▶ **INSTRUCTIONS**
a - In the article on ACMOS L1/L2 latches, which Micro Channel signals act as clocks?
b - Extend the article on ACMOS L1/L2 latches past its final sentence.

▶ **DOCUMENT EXTRACT**
┌────────

Use of Standard ACMOS L1/L2 Latches to Provide Testable Asynchronous,
Edge-Triggered And Set/Reset Latches

      This article details variant usages of the standard ACMOS
L1/L2 latches.  The latches provided by the ACMOS libraries
(2E/2S/??) are implemented as two independently clocked latches in a
master/slave configuration.  It was expected that all who used them
would provide two fixed frequency clocks via the CLKGEN or RLMCLK
(clock generation) blocks to insure non-overlapping clocks.  The
latches are level-sensitive only, thus providing testability.  The
master/slave arrangement requires that the data be latched into the
first latch prior to clocking the second.

      The flexibility provided by the Micro Channel* causes problems
with this clocking scheme.  Micro Channel signals are asynchronous,
edge-sensitive and of varying active length.  The signals which act
as Micro Channel clocks (ADL, S0, S1, CMD and SDSTB) are not
forecastable, not repetitive and, in some cases, of indeterminate
length.  The information sampled by these clocks may be permitted to
become valid after the clock is activated or disappear prior to the
clock's inactivation.

      Upon contemplation of the interaction of the Micro Channel
signals, we determined that certain functions not targeted by the
library were required but not supported. These functions and their
applications are as follows:
      1) Asynchronous, single clock but still level-sensitive.
           - Sampling of bus information signals and data during
valid periods,  e.g. DPAREN, CHCK, ARB(0:3), Data, Data Parity,
Address, Address Parity, APAREN, MNIO, DS16/32, etc.
      2) Edge-Triggered functions with optional asynchronous set or
clear.

└────────

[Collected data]
┌────────

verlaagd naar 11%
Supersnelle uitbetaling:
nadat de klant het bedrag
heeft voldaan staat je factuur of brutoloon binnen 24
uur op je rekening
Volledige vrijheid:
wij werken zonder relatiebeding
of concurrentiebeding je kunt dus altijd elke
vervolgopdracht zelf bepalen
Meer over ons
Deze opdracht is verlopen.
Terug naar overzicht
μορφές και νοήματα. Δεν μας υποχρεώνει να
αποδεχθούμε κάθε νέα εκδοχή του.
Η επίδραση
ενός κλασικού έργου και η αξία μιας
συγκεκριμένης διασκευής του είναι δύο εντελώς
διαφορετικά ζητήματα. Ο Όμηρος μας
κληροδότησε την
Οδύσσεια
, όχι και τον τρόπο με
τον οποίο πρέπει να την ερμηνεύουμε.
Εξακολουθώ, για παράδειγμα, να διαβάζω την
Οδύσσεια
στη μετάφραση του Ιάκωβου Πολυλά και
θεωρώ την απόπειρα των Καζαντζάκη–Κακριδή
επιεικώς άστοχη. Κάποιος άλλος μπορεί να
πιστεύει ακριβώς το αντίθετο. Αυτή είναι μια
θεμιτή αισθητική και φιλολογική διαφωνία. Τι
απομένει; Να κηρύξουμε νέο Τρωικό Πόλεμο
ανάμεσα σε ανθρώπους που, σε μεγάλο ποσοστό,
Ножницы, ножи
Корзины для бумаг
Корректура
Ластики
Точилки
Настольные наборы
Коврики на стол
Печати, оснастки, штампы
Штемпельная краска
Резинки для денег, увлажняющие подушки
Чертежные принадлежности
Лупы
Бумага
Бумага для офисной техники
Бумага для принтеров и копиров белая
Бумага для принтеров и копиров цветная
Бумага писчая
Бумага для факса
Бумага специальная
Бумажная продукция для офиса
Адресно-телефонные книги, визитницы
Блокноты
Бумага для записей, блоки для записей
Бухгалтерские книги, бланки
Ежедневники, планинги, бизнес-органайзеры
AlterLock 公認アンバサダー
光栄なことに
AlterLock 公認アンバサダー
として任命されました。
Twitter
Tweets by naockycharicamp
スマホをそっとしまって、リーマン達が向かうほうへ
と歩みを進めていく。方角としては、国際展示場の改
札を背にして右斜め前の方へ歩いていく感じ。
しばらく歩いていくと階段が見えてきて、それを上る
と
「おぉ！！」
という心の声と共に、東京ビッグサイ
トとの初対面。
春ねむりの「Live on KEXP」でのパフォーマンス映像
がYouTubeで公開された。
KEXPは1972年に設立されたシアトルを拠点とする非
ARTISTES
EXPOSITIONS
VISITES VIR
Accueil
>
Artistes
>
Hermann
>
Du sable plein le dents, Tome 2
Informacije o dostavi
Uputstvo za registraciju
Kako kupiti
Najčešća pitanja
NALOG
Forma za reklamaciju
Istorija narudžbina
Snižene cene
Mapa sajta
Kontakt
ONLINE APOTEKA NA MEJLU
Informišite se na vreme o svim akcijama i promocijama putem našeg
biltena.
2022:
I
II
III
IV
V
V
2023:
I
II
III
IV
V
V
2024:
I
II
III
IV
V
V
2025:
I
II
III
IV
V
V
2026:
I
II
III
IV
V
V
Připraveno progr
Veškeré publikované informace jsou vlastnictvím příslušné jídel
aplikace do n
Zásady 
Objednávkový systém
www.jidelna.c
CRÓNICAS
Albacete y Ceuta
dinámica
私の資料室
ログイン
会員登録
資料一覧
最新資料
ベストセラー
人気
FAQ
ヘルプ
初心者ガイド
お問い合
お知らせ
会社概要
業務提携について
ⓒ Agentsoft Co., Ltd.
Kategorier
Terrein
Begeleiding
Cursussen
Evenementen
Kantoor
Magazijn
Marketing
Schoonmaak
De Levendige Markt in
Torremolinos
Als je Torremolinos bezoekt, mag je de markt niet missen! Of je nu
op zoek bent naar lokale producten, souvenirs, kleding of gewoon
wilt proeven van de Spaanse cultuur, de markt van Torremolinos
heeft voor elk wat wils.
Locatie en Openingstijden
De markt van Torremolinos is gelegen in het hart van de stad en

└────────

▶ **ANSWERS TO THE EXERCISE**
a - ADL, S0, S1, CMD and SDSTB.

b -
           - Flexible clocking of data latches to accommodate the
switch of clocking signals from CMD to SDSTB for streaming data mode.
           - Release of SDR(0:1) as required by streaming data
protocol for slave termination.
           - Error handling, often requiring the asynchronous
set/reset function.
      3) Latches that are edge-triggered with respect to one clock
and level-sensitive for another.
           - Streaming data address, valid with ADL and then the
internal tracking address, incremented with SDSTB rising.
      4) A Set/Reset situation, primarily in control logic, with a
latch for testability.
           - Implementation of CHRDY mediated pacing.
           - Determination if streaming data protocol is applicable
and imminent.
           - Parity error detection.

      As with any deviation from the norm, concerns about testability
must be addressed, since the project's LSSD testing and verification
plans depend on launch and capture capabilities, and absence of
feedback paths.  All feedback paths are broken with latches set up to
flush during functional mode and to operate normally during test.  As
part of th...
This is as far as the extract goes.